Furthermore, “while enacting such bylaws, council shall have due regard to the safety and welfare of the public, both as users of the airport and as members of the public, in or are passing through the vicinity of the airport.”
Council also passed first reading of the French version.
Coun. Dustin Vossler’s motion for the Strychnine resolution to the Rural Municipalities of Alberta (RMA) for Health Canada and the Pest Management Regulatory Agency (PMRA) reinstate the use of 2 per cent Liquid Strychnine on a permanent basis to agricultural producers to utilize on their farms for control of Richardson ground squirrels and that Health Canada and PMRA provide an alternative solution that produces effective results in a financially responsible manner for continued control for Richardson ground squirrels.
Council also voted to have Vossler the mover of the motion during the 2020 RMA virtual resolution session on April 24.
The county learned at its last meeting that Health Canada and PMRA had cancelled the approved use of 2 per cent Strychnine. PMRA’s decision was based off of anecdotal assumptions and wants to phase out the spray, starting with making the product unavailable as of March 4, 2021, before banning it completely on March 4, 2023.
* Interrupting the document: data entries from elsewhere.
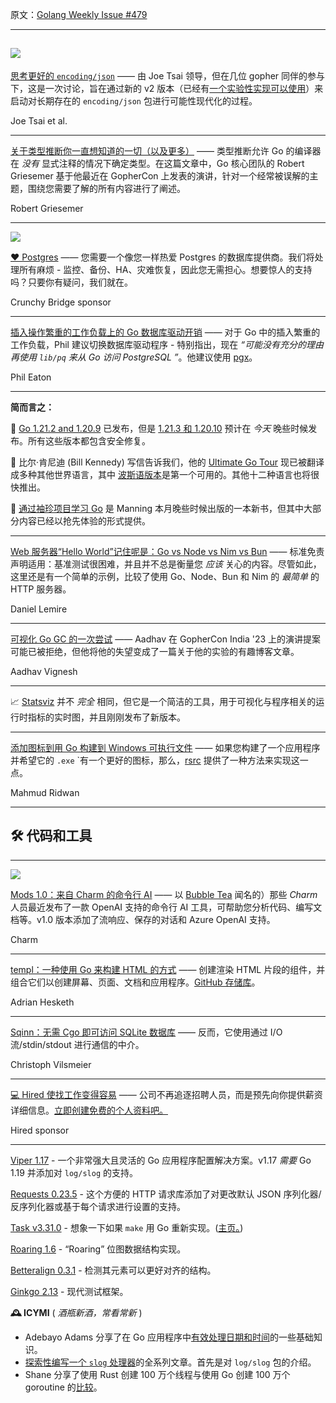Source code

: 原文：[Golang Weekly Issue #479](https://golangweekly.com/issues/479)

---

[![](https://res.cloudinary.com/cpress/image/upload/w_1280,e_sharpen:60,q_auto/k1w7h25y2sdbiiatfdep.jpg)](https://golangweekly.com/link/146181/web)  
---  
  

[思考更好的 `encoding/json`](https://golangweekly.com/link/146181/web "github.com") —— 由 Joe Tsai 领导，但在几位 gopher 同伴的参与下，这是一次讨论，旨在通过新的 v2 版本（已经有[一个实验性实现可以使用](https://golangweekly.com/link/146182/web)）来启动对长期存在的 `encoding/json` 包进行可能性现代化的过程。
 

Joe Tsai et al. 

  
---  
  

[关于类型推断你一直想知道的一切（以及更多）](https://golangweekly.com/link/146183/web "go.dev") —— 类型推断允许 Go 的编译器在 _没有_ 显式注释的情况下确定类型。在这篇文章中，Go 核心团队的 Robert Griesemer 基于他最近在 GopherCon 上发表的演讲，针对一个经常被误解的主题，围绕您需要了解的所有内容进行了阐述。

Robert Griesemer 

  
---  
[![](https://copm.s3.amazonaws.com/5293d39d.png)](https://golangweekly.com/link/146180/web) 

[❤️ Postgres](https://golangweekly.com/link/146180/web "www.crunchydata.com") —— 您需要一个像您一样热爱 Postgres 的数据库提供商。我们将处理所有麻烦 - 监控、备份、HA、灾难恢复，因此您无需担心。想要惊人的支持吗？只要你有疑问，我们就在。

Crunchy Bridge sponsor

  
---  
  

[插入操作繁重的工作负载上的 Go 数据库驱动开销](https://golangweekly.com/link/146184/web "notes.eatonphil.com") —— 对于 Go 中的插入繁重的工作负载，Phil 建议切换数据库驱动程序 - 特别指出，现在 _“可能没有充分的理由再使用 `lib/pq` 来从 Go 访问 PostgreSQL ”_。他建议使用 [pgx](https://golangweekly.com/link/146185/web)。
 

Phil Eaton 

  
---  




**简而言之：**

📢 [Go 1.21.2 and 1.20.9](https://golangweekly.com/link/146186/web) 已发布，但是 [1.21.3 和 1.20.10](https://golangweekly.com/link/146187/web) 预计在 _今天_ 晚些时候发布。所有这些版本都包含安全修复。

📰 比尔·肯尼迪 (Bill Kennedy) 写信告诉我们，他的 [Ultimate Go Tour](https://golangweekly.com/link/146188/web) 现已被翻译成多种其他世界语言，其中 [波斯语版本](https://golangweekly.com/link/146189/web)是第一个可用的。其他十二种语言也将很快推出。

📗 [通过袖珍项目学习 Go](https://golangweekly.com/link/146190/web) 是 Manning 本月晚些时候出版的一本新书，但其中大部分内容已经以抢先体验的形式提供。

  
---  


  

[Web 服务器“Hello World”记住呢是：Go vs Node vs Nim vs Bun](https://golangweekly.com/link/146191/web "lemire.me") —— 标准免责声明适用：基准测试很困难，并且并不总是衡量您 _应该_ 关心的内容。尽管如此，这里还是有一个简单的示例，比较了使用 Go、Node、Bun 和 Nim 的 _最简单_ 的 HTTP 服务器。
 

Daniel Lemire 

  
---  
  

[可视化 Go GC 的一次尝试](https://golangweekly.com/link/146192/web "www.aadhav.me") —— Aadhav 在 GopherCon India '23 上的演讲提案可能已被拒绝，但他将他的失望变成了一篇关于他的实验的有趣博客文章。
 

Aadhav Vignesh 

  
---  


📈 [Statsviz](https://golangweekly.com/link/146193/web) 并不 _完全_ 相同，但它是一个简洁的工具，用于可视化与程序相关的运行时指标的实时图，并且刚刚发布了新版本。
  
---  
  

[添加图标到用 Go 构建到 Windows 可执行文件](https://golangweekly.com/link/146194/web "hjr265.me") —— 如果您构建了一个应用程序并希望它的 `.exe` `有一个更好的图标，那么，[rsrc](https://golangweekly.com/link/146195/web) 提供了一种方法来实现这一点。
 

Mahmud Ridwan 

  
---  


## 🛠 代码和工具 
  
---  
 [![](https://res.cloudinary.com/cpress/image/upload/w_1280,e_sharpen:60,q_auto/km9znpmimnfvpjskmsbe.jpg)](https://golangweekly.com/link/146196/web)  


[Mods 1.0：来自 Charm 的命令行 AI](https://golangweekly.com/link/146196/web "github.com") —— 以 [Bubble Tea](https://golangweekly.com/link/146197/web) 闻名的）那些 _Charm_ 人员最近发布了一款 OpenAI 支持的命令行 AI 工具，可帮助您分析代码、编写文档等。v1.0 版本添加了流响应、保存的对话和 Azure OpenAI 支持。
 

Charm 

  
---  
  

[templ：一种使用 Go 来构建 HTML 的方式](https://golangweekly.com/link/146198/web "templ.guide") —— 创建渲染 HTML 片段的组件，并组合它们以创建屏幕、页面、文档和应用程序。[GitHub 存储库](https://golangweekly.com/link/146199/web)。
 

Adrian Hesketh 

  
---  
  

[Sqinn：无需 Cgo 即可访问 SQLite 数据库](https://golangweekly.com/link/146200/web "github.com") —— 反而，它使用通过 I/O 流/stdin/stdout 进行通信的中介。
 

Christoph Vilsmeier 

  
---  
  

[💻 Hired 使找工作变得容易](https://golangweekly.com/link/146208/web "hired.com") —— 公司不再追逐招聘人员，而是预先向你提供薪资详细信息。[立即创建免费的个人资料吧。](https://golangweekly.com/link/146208/web)
 

Hired sponsor

  
---  



[Viper 1.17](https://golangweekly.com/link/146201/web) - 一个非常强大且灵活的 Go 应用程序配置解决方案。v1.17 _需要_ Go 1.19 并添加对 `log/slog` 的支持。


[Requests 0.23.5](https://golangweekly.com/link/146202/web) - 这个方便的 HTTP 请求库添加了对更改默认 JSON 序列化器/反序列化器或基于每个请求进行设置的支持。


[Task v3.31.0](https://golangweekly.com/link/146203/web) - 想象一下如果 `make` 用 Go 重新实现。([主页。](https://golangweekly.com/link/146204/web))



[Roaring 1.6](https://golangweekly.com/link/146205/web) - “Roaring” 位图数据结构实现。



[Betteralign 0.3.1](https://golangweekly.com/link/146206/web) - 检测其元素可以更好对齐的结构。



[Ginkgo 2.13](https://golangweekly.com/link/146207/web) - 现代测试框架。


**🕰 ICYMI** ( _酒瓶新酒，常看常新_ )  


  * Adebayo Adams 分享了在 Go 应用程序中[有效处理日期和时间](https://golangweekly.com/link/146209/web)的一些基础知识。
  * [探索性编写一个 `slog` 处理器](https://golangweekly.com/link/146211/web)的全系列文章。首先是对 `log/slog` 包的介绍。
  * Shane 分享了使用 Rust 创建 100 万个线程与使用 Go 创建 100 万个 goroutine 的[比较](https://golangweekly.com/link/146212/web)。
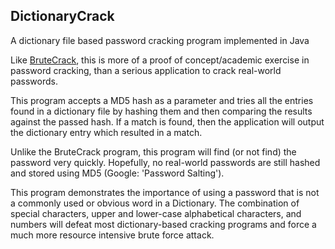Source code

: ## DictionaryCrack

A dictionary file based password cracking program implemented in Java

Like [BruteCrack](http://github.com/cdhop/BruteCrack), this is more of a proof of concept/academic exercise in password cracking, than a serious application to crack real-world passwords.

This program accepts a MD5 hash as a parameter and tries all the entries found in a dictionary file by hashing them and then comparing the results against the passed hash.  If a match is found, then the application will output the dictionary entry which resulted in a match.

Unlike the BruteCrack program, this program will find (or not find) the password very quickly.  Hopefully, no real-world passwords are still hashed and stored using MD5 (Google: 'Password Salting').  

This program demonstrates the importance of using a password that is not a commonly used or obvious word in a Dictionary.  The combination of special characters, upper and lower-case alphabetical characters, and numbers will defeat most dictionary-based cracking programs and force a much more resource intensive brute force attack.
Public hearings by electronic means
Council decided to postpone doing public hearings by electronic means until administration can do more research and come back with more information.
Sandy Point Park
The Bader family’s request to pay for the purchase and installation of a memorial park bench and plaque for Mr. Doug Bader at the park’s boat launch and direct administration to coordinate with Blue IMP for the bench’s installation was approved by council.
Storage container regulations
Council approved for to bring forward the proposed Storage Container Regulation amendments at the time the Land Use Bylaw is brought forward.
The Municipal Planning Commission’s amendments included in discussion at their March 10 meeting and subjected to the development authority were: the proposed use is considered a permitted use or a discretionary use in the applicable land use district, storage container conversions will be able to meet all applicable Safety Code requirements. Additionally, the size shall not exceed a size of 8’ x 20’, the exterior appearance of the storage container must be changed in a way that it does not look like a storage container as originally constructed and instead matches or compliments the exterior finish and roof pitch on the subject lot. The storage container conversion may need a stamped engineer’s drawing showing how the unit will be converted. The storage container will only be used to store materials that would be found in an accessory building such as a garage, shops and garden sheds.
The amendments came after council was asked my MPC to review the storage regulation for hamlets as a Suffield resident wanted to put a sloped roof and siding on a 8’x20’ storage container and convert it into a storage shed.
Currently under the county’s Land use Bylaw 2018/04, it states that a “storage container will not be allowed as either a permitted or discretionary use in any of the Hamlet Residential Districts.”